Dia menatapku dalam sekali, perlahan dia ikut menangis juga. Tangisnya bahkan terdengar amat pilu dan menusuk-nusuk runguku. "Aku juga lelah, semuanya melelahkan. Aku ingin tidur dan tak membuka mata lagi juga, seperti inginmu. Tapi aku tak mampu," rintihnya pelan.

Aku tau. Aku tau dia pun terluka, sama hebatnya denganku. Tapi aku tak paham kenapa dia terus memaksaku untuk bertahan. Padahal semua ini benar-benar menyesakkan.

Dadaku semakin nyeri, ingin sekali aku memukul dan menghancurkannya sampai sakit itu pergi. "Kau tau? Aku ingin bertepuk tangan untuk kita. Kenapa bisa-bisanya kita terus tertawa padahal sedang meminta tolong dalam hati. Kenapa kita terus bersikap biasa saja saat hati kita tercabik-cabik tanpa sisa. Kenapa kamu dan aku tak lari saja mencari pertolongan daripada mati perlahan dengan hina. Kenapa aku, kenapa kau, bertahan di tengah duka nestapa penuh kepiluan?" tanyaku, aku murka. Benar-benar marah pada diriku sendiri dan juga dia.

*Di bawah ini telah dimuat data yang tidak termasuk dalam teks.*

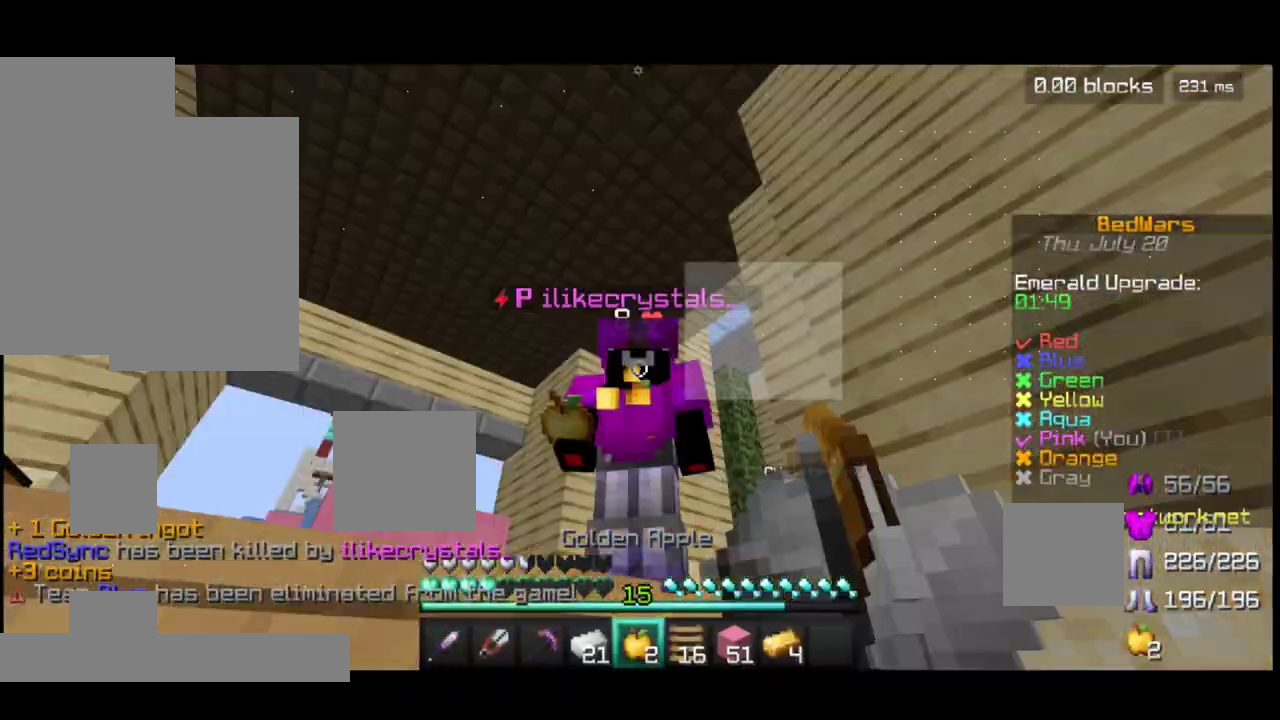
{"keys": ["s"], "mouse": ["right"], "events": [[400, "s", "down"]]}
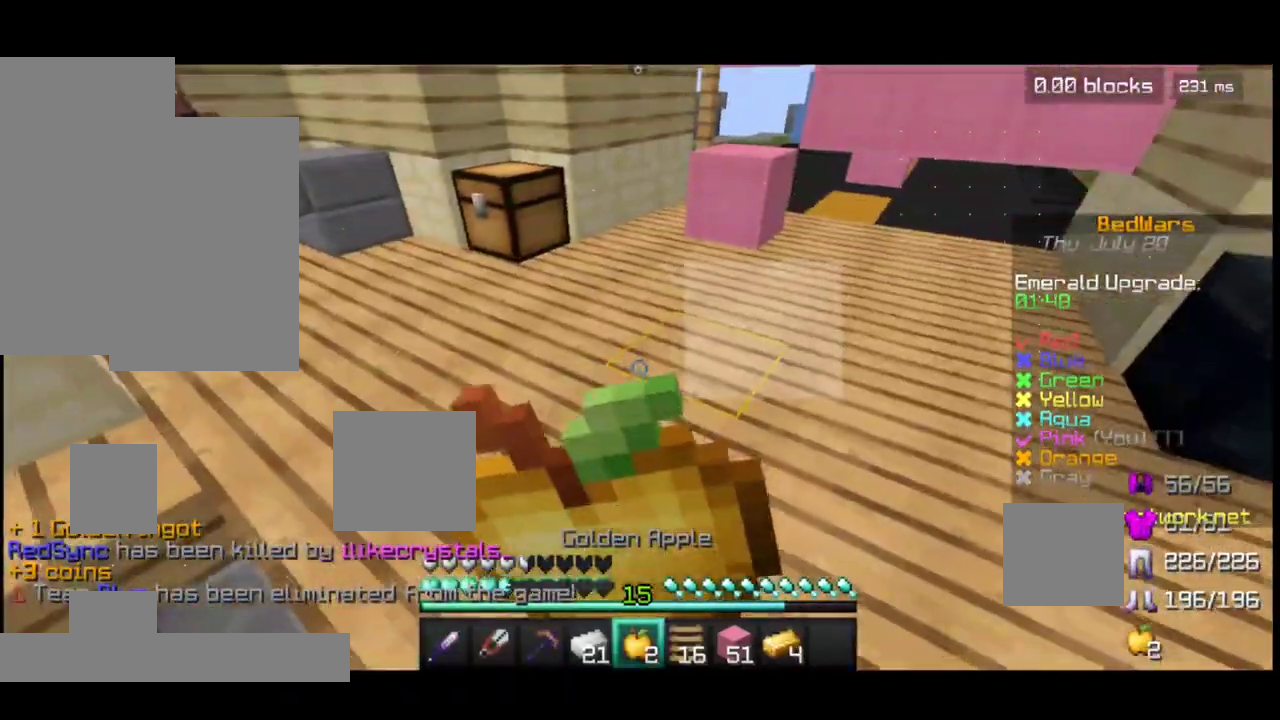
{"keys": ["s"], "mouse": [], "events": [[400, "mouse_right", "up"]]}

Dia mendekat, memelukku dengan erat. Dengan tergugu ia berucap, "Maafkan aku. Maaf karena aku terus meneriakimu dan memintamu kuat padahal aku tau kau sedang tak baik-baik saja. Maaf karena aku terus memaksamu tetap berpendar dan tak padam meski sinarnya kian menghilang. Maaf, karena aku membiarkanmu terluka begitu dalam hingga yang tersisa hanya kebencian, penyesalan, dan sumpah serapah yang kau tahan."

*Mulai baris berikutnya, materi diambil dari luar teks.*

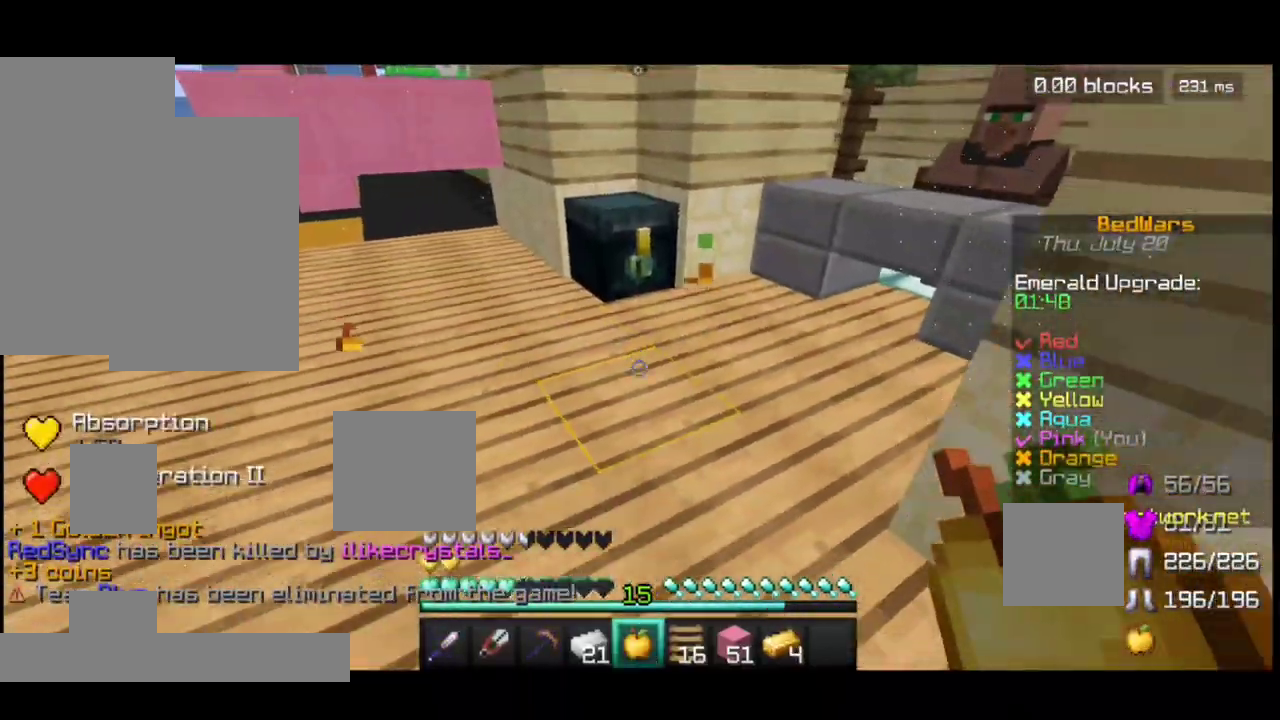
{"keys": [], "mouse": [], "events": [[350, "s", "up"]]}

Aku menatapnya, ah, aku benci melihat netranya yang penuh lautan derita. Aku benci memahaminya yang remuk redam tak lagi bermaya. "Jangan tinggalkan aku, ya. Kumohon. Jika kau beranjak barang sejengkal, maka pertahanan yang kubangun selama ini akan hancur berantakan."

Dia tertawa pelan, "Pasti, sayang. Bukankah selama ini kita saling mengisi? Saling memeluk saat dunia tak bersahabat, dan saling menguatkan saat perlahan kehilangan harapan?"

Aku mengangguk mantap. "Baiklah, mari bertahan, sehari lagi, hanya sehari. Baru setelah itu kita pikirkan lagi."

Dia melengkungkan senyumnya, "Terima kasih, diriku."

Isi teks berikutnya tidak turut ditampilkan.